**Exercise brief:** Nothing but the text of the records should come back; copy it exactly and leave the pictures out.

**** Records supplied

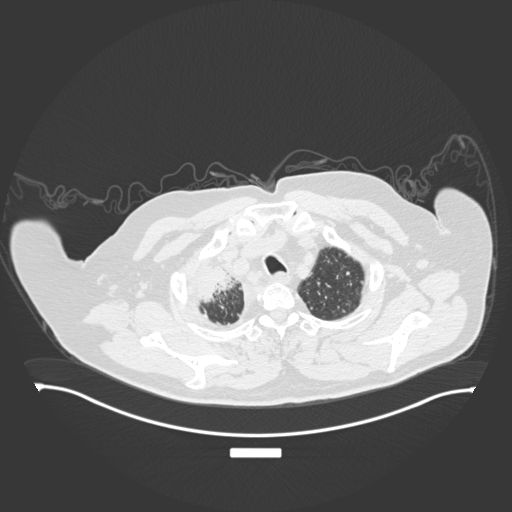
Chest CT, one axial slice. Position 171 of 201 along the scan axis. Lung window (W 1500 / L -600 HU). 1 mm slice thickness. 512 × 512 image matrix, field of view 500 × 500 mm. Patient: male, 69 years. Case-level facts recorded for this patient, not image findings: clinical TNM (as recorded): T4 N3 M1.
Annotated regions visible in this slice (rectangle marked by the reading radiologist):
- lung tumour (recorded histology: adenocarcinoma): box from (x=187, y=256) to (x=244, y=310) px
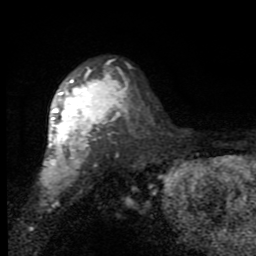
Breast MRI (dynamic contrast-enhanced), one axial slice; position 60 of 80 along the scan axis; cropped to one breast; dynamic contrast-enhanced series, time point 2 of 7 at this slice position (early post-contrast); 1.5 T; TE 2.7 ms, TR 6.8 ms; 256 × 256 image matrix. Female patient.
Structures marked on this image (semi-automatically segmented with operator editing):
- enhancing-tissue mask used for the functional tumour volume (all voxels passing the contrast-enhancement thresholds inside the analysis volume; usually the tumour): bounding box (x1, y1, x2, y2) in pixels: (40, 66, 127, 181)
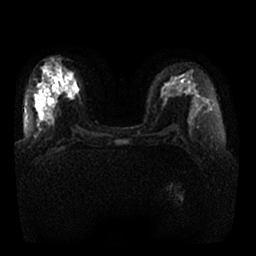
Breast MRI, one axial slice. Position 11 of 25 along the scan axis. Diffusion-weighted series; image 2 of 4 stored at this slice position (different b-values; order by instance number). 1.5 T. 4 mm slice thickness. 256 × 256 image matrix. Female patient.
Annotated regions visible in this slice (expert manual segmentation):
- tumour on diffusion-weighted imaging: bounding box <68,82,77,95> (left, top, right, bottom; pixels)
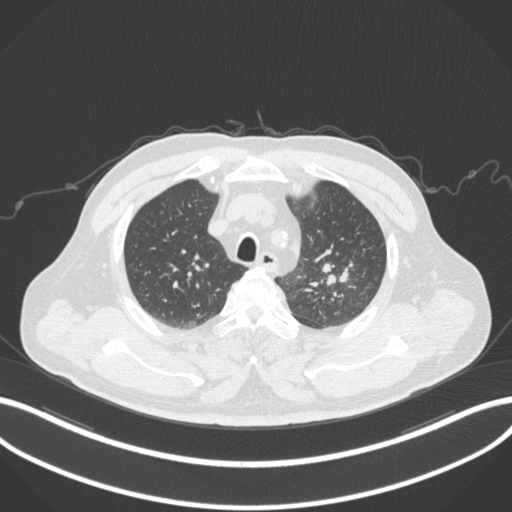
Chest CT, one axial slice; slice 242 of 286 in the series (ordered by position); reconstruction kernel B31f; 120 kVp; lung window (W 1500 / L -600 HU); 1 mm slice thickness; 512 × 512 image matrix. Male patient, age 67 years. Case-level facts recorded for this patient, not image findings: clinical TNM (as recorded): T2a N1 M0; histopathological grade: G3.
Structures marked on this image (bounding box drawn by a radiologist):
- lung tumour (recorded histology: adenocarcinoma): bounding box [x1, y1, x2, y2] px = [322, 259, 350, 286]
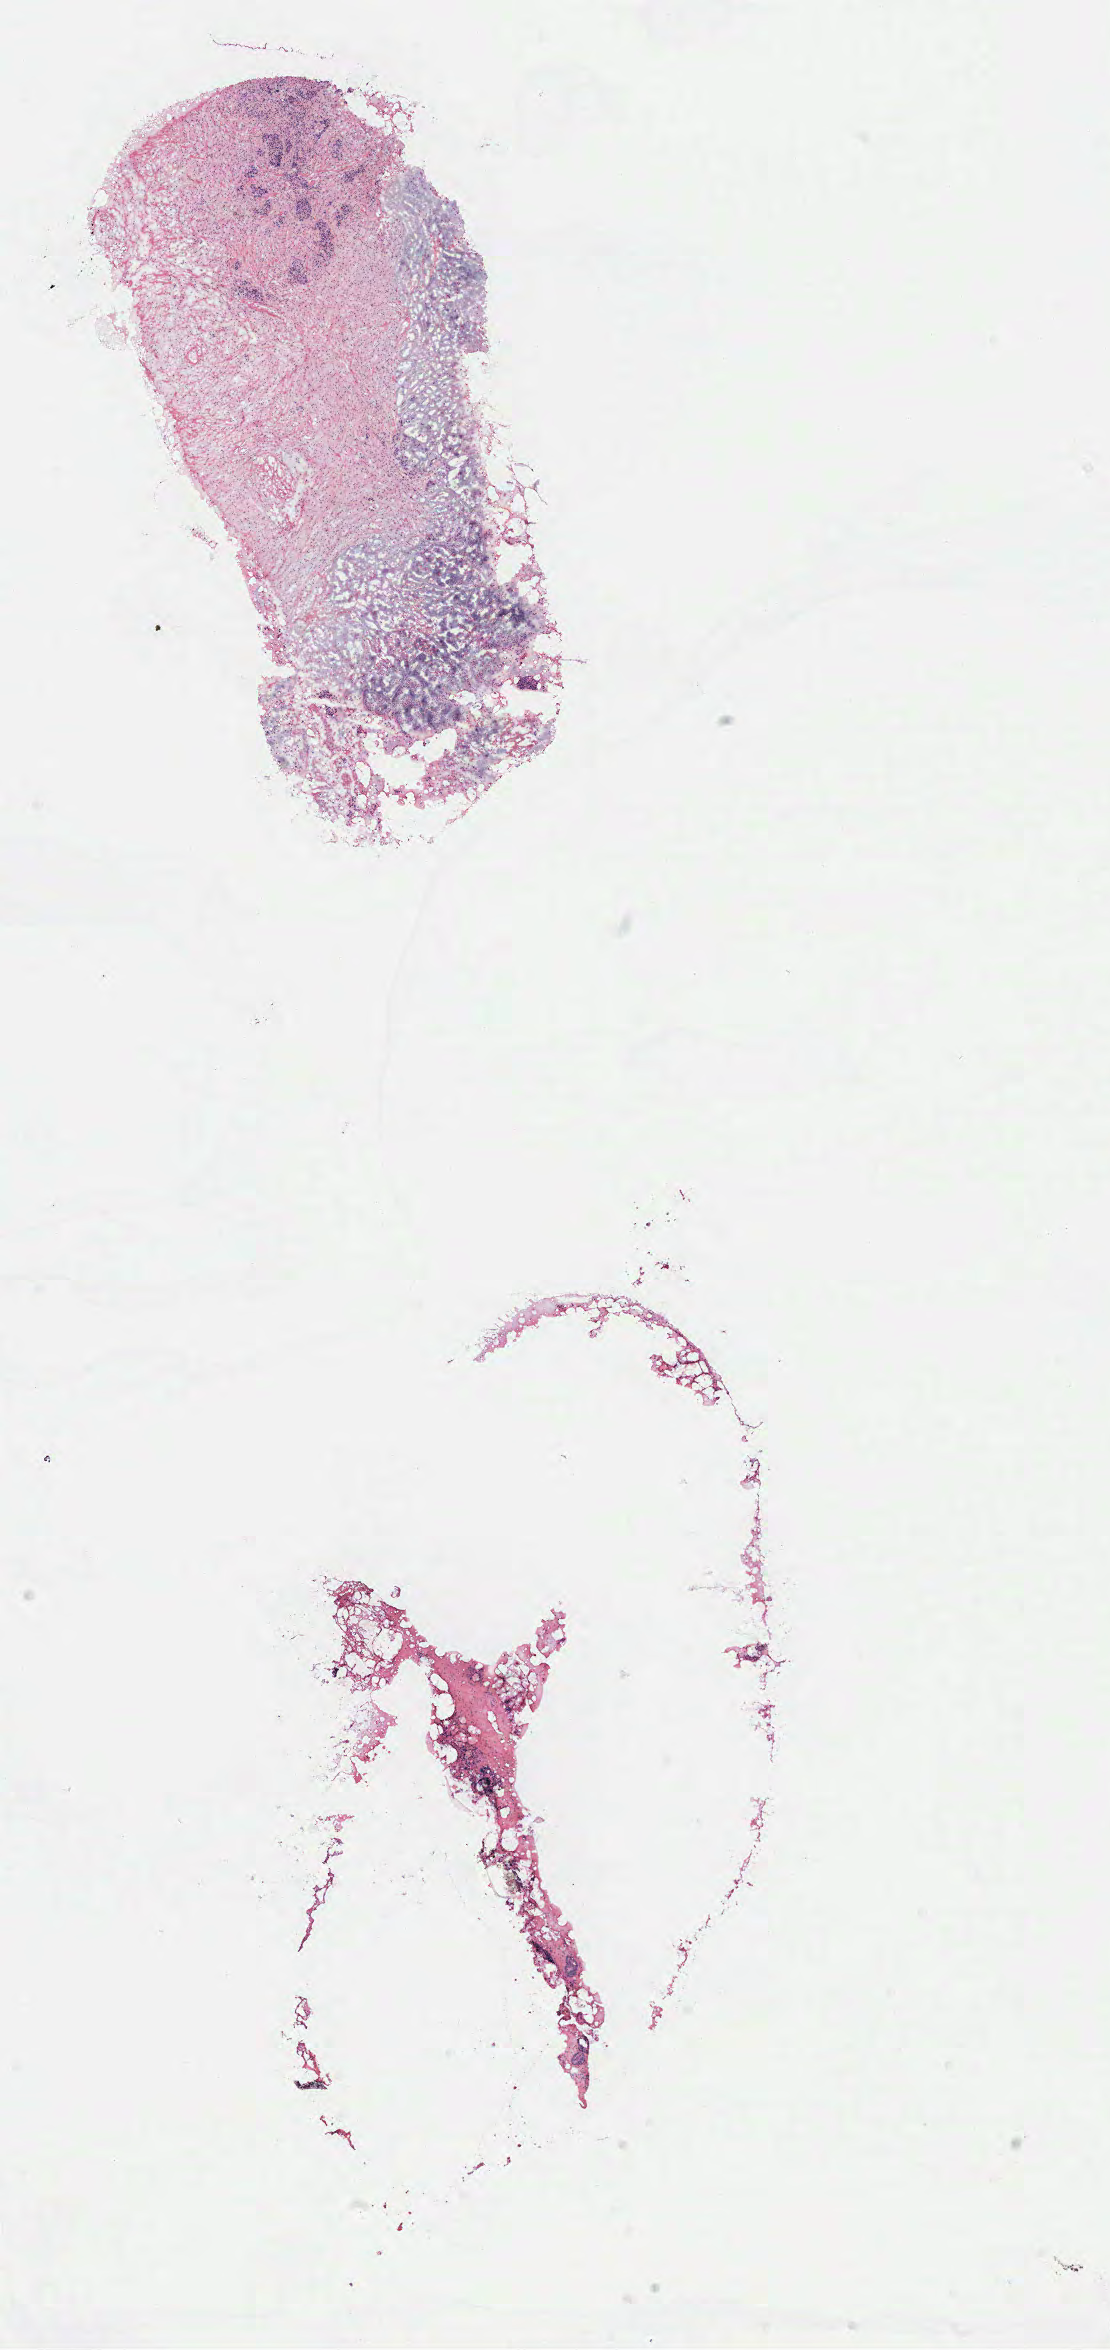
Digitized Hematoxylin and eosin (H&E) stained tissue section (whole slide), shown as a low-resolution overview of the whole scanned area (about 8.9 x 18.8 mm, acquisition: 40x scan). Female, 64 y/o.
Specimen: breast, tumour tissue.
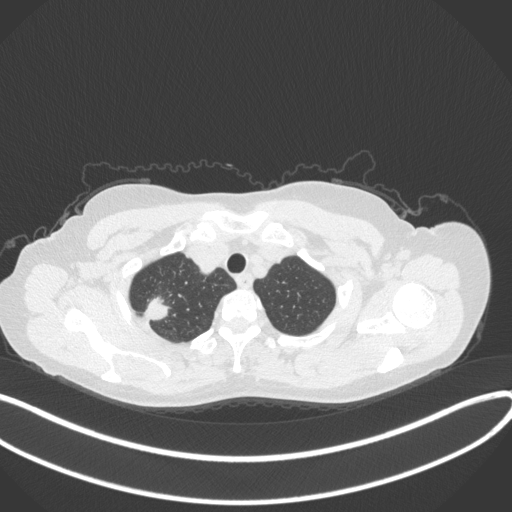
Chest CT, one axial slice. Slice 321 of 342 in the series (ordered by position). Reconstruction kernel B31f. 120 kVp. Lung window (W 1500 / L -600 HU). 512 × 512 image matrix, field of view 400 × 400 mm. Patient: female, 50 years. From the clinical record (not read from this slice): clinical TNM (as recorded): T1c N0 M0; histopathological grade: G2-3.
Annotated regions visible in this slice (rectangle marked by the reading radiologist):
- lung tumour (recorded histology: adenocarcinoma): bounding box (x1, y1, x2, y2) in pixels: (144, 296, 170, 320)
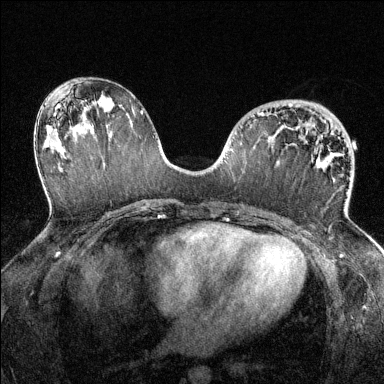
Breast MRI (dynamic contrast-enhanced), one axial slice. Position 74 of 144 along the scan axis. Dynamic contrast-enhanced series, time point 2 of 6 at this slice position (early post-contrast). 1.5 T. TE 1.7 ms, TR 4.6 ms. 1.2 mm slice thickness. 384 × 384 image matrix. Female patient.
Annotated regions visible in this slice (semi-automatically segmented with operator editing):
- enhancing-tissue mask used for the functional tumour volume (all voxels passing the contrast-enhancement thresholds inside the analysis volume; usually the tumour): box from (x=258, y=112) to (x=347, y=215) px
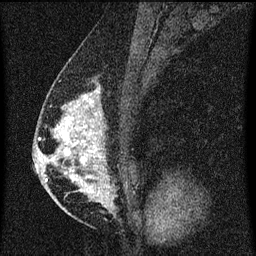
Breast MRI (dynamic contrast-enhanced), one sagittal slice; slice 33 of 60 in the series (ordered by position); dynamic contrast-enhanced series, image 2 of 3 at this slice position (ordered by acquisition); 1.5 T; TE 4.2 ms, TR 8 ms; 256 × 256 image matrix, field of view 180 × 180 mm. Female patient, age 47 years.
Annotated regions visible in this slice (semi-automatically segmented with operator editing):
- analysis volume of interest (the breast-tissue region the enhancement analysis was run in; not a lesion): bounding box <50,80,135,203> (left, top, right, bottom; pixels)
- tumour enhancement mask (voxels above the 70 % enhancement threshold inside the analysis volume of interest): <50,92,105,195>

********

**Completed task:**
Chest CT, one axial slice. Position 171 of 201 along the scan axis. Lung window (W 1500 / L -600 HU). 1 mm slice thickness. 512 × 512 image matrix, field of view 500 × 500 mm. Patient: male, 69 years. Case-level facts recorded for this patient, not image findings: clinical TNM (as recorded): T4 N3 M1.
Annotated regions visible in this slice (rectangle marked by the reading radiologist):
- lung tumour (recorded histology: adenocarcinoma): box from (x=187, y=256) to (x=244, y=310) px
Breast MRI (dynamic contrast-enhanced), one axial slice; position 60 of 80 along the scan axis; cropped to one breast; dynamic contrast-enhanced series, time point 2 of 7 at this slice position (early post-contrast); 1.5 T; TE 2.7 ms, TR 6.8 ms; 256 × 256 image matrix. Female patient.
Structures marked on this image (semi-automatically segmented with operator editing):
- enhancing-tissue mask used for the functional tumour volume (all voxels passing the contrast-enhancement thresholds inside the analysis volume; usually the tumour): bounding box (x1, y1, x2, y2) in pixels: (40, 66, 127, 181)
Breast MRI, one axial slice. Position 11 of 25 along the scan axis. Diffusion-weighted series; image 2 of 4 stored at this slice position (different b-values; order by instance number). 1.5 T. 4 mm slice thickness. 256 × 256 image matrix. Female patient.
Annotated regions visible in this slice (expert manual segmentation):
- tumour on diffusion-weighted imaging: bounding box <68,82,77,95> (left, top, right, bottom; pixels)
Chest CT, one axial slice; slice 242 of 286 in the series (ordered by position); reconstruction kernel B31f; 120 kVp; lung window (W 1500 / L -600 HU); 1 mm slice thickness; 512 × 512 image matrix. Male patient, age 67 years. Case-level facts recorded for this patient, not image findings: clinical TNM (as recorded): T2a N1 M0; histopathological grade: G3.
Structures marked on this image (bounding box drawn by a radiologist):
- lung tumour (recorded histology: adenocarcinoma): bounding box [x1, y1, x2, y2] px = [322, 259, 350, 286]
Digitized Hematoxylin and eosin (H&E) stained tissue section (whole slide), shown as a low-resolution overview of the whole scanned area (about 8.9 x 18.8 mm, acquisition: 40x scan). Female, 64 y/o.
Specimen: breast, tumour tissue.
Chest CT, one axial slice. Slice 321 of 342 in the series (ordered by position). Reconstruction kernel B31f. 120 kVp. Lung window (W 1500 / L -600 HU). 512 × 512 image matrix, field of view 400 × 400 mm. Patient: female, 50 years. From the clinical record (not read from this slice): clinical TNM (as recorded): T1c N0 M0; histopathological grade: G2-3.
Annotated regions visible in this slice (rectangle marked by the reading radiologist):
- lung tumour (recorded histology: adenocarcinoma): bounding box (x1, y1, x2, y2) in pixels: (144, 296, 170, 320)
Breast MRI (dynamic contrast-enhanced), one axial slice. Position 74 of 144 along the scan axis. Dynamic contrast-enhanced series, time point 2 of 6 at this slice position (early post-contrast). 1.5 T. TE 1.7 ms, TR 4.6 ms. 1.2 mm slice thickness. 384 × 384 image matrix. Female patient.
Annotated regions visible in this slice (semi-automatically segmented with operator editing):
- enhancing-tissue mask used for the functional tumour volume (all voxels passing the contrast-enhancement thresholds inside the analysis volume; usually the tumour): box from (x=258, y=112) to (x=347, y=215) px
Breast MRI (dynamic contrast-enhanced), one sagittal slice; slice 33 of 60 in the series (ordered by position); dynamic contrast-enhanced series, image 2 of 3 at this slice position (ordered by acquisition); 1.5 T; TE 4.2 ms, TR 8 ms; 256 × 256 image matrix, field of view 180 × 180 mm. Female patient, age 47 years.
Annotated regions visible in this slice (semi-automatically segmented with operator editing):
- analysis volume of interest (the breast-tissue region the enhancement analysis was run in; not a lesion): bounding box <50,80,135,203> (left, top, right, bottom; pixels)
- tumour enhancement mask (voxels above the 70 % enhancement threshold inside the analysis volume of interest): <50,92,105,195>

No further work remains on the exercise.